AccuWeather Global Weather Center – September 2, 2019 – Hurricane Dorian, a powerful Category 5 storm, turned deadly as it roared over the Bahamas on Sunday. The storm made landfall on three different islands with punishing sustained winds of 185 mph and gusts that reached speeds of 225 mph.
Late Sunday night, the first recorded death in Abaco following Hurricane Dorian was confirmed. Seven-year-old Lachino McIntosh drowned and his sister remains missing, according to the Bahamas Press. His death occurred after his family attempted to relocate their home.
Dorian has proved to be a historic hurricane, the strongest ever during modern record-keeping to make landfall in the Bahamas and, with sustained 185-mph winds, it’s now the second-strongest hurricane, by wind speed, ever recorded in the Atlantic basin. Dorian now stands behind only Hurricane Allen, the strongest storm ever recorded in the Atlantic basin. Allen thundered over the Gulf of Mexico in August 1980 and reached sustained wind speeds of 190 mph before making landfall near the U.S.-Mexico border.
Hurricane Dorian made its initial landfall at Elbow Cay, Abacos, in the Bahamas. The eye of Dorian then made a second landfall on Great Abaco Island near Marsh Harbour in the Bahamas. The third landfall came later on Sunday night, the eye encroaching the eastern end of Grand Bahama Island. Maximum sustained winds were 185-mph during the first two landfalls, dropping to 180 mph for the third. Gusts of 225, as AccuWeather Extreme Meteorologist Reed Timmer pointed out, were equivalent to the winds of an EF4 tornado.
“I have seen utter devastation here in Marsh Harbour. We are surrounded by water with no way out,” ABC News correspondent Marcus Moore told the news station. “Absolution devastation, there really are no words it is pure hell here on Marsh Harbour on Avoca Island in the northern part of the Bahamas.”

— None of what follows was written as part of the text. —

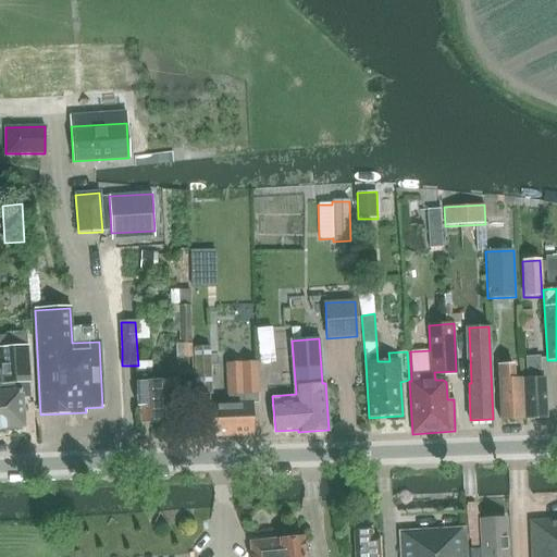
[(197,394),(212,394),(210,346),(195,346),(197,394)]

Since 1851 the Treasure Cay area in the Abacos Bahamas has experienced three major hurricanes, all of which were Category 3 hurricanes, according to the NWS Charleston. Prior to Dorian, Hurricane Andrew in 1992 was the only other Category 5 hurricane to pass through the Bahamas.
In Freeport on Grand Bahama Island, residents hunkered down in a church that was being used for a shelter. Photos and videos surfacing on social media showed powerful winds whipping palm trees, flooding and some severe damage to residences.
“This is probably the saddest and worst day for me to address the Bahamian people,” the Bahamas Prime Minister Hubert Minnis wrote in a Twitter post Sunday afternoon. “We are facing a hurricane that we have never seen in the Bahamas. Please pray for us.”
In addition to some places in the Bahamas seeing up to 30 inches of rain, severe storm surge could be devastating.
By early Monday morning, Dorian had slowed to a crawl, swirling west at just 1 mph, about 115 miles east of West Palm Beach, Florida and only 35 miles east of Freeport in Grand Bahama Island. Dorian has maintained its status as a Category 5 storm with maximum sustained winds of 165 mph. As the storm slowly drew nearer to Florida’s Atlantic coast, the National Hurricane Center issued its first hurricane warnings and watches for parts of the Sunshine State.
The storm’s outer bands were reaching the Florida coast as of late Sunday night, bringing tropical downpours and gusty winds.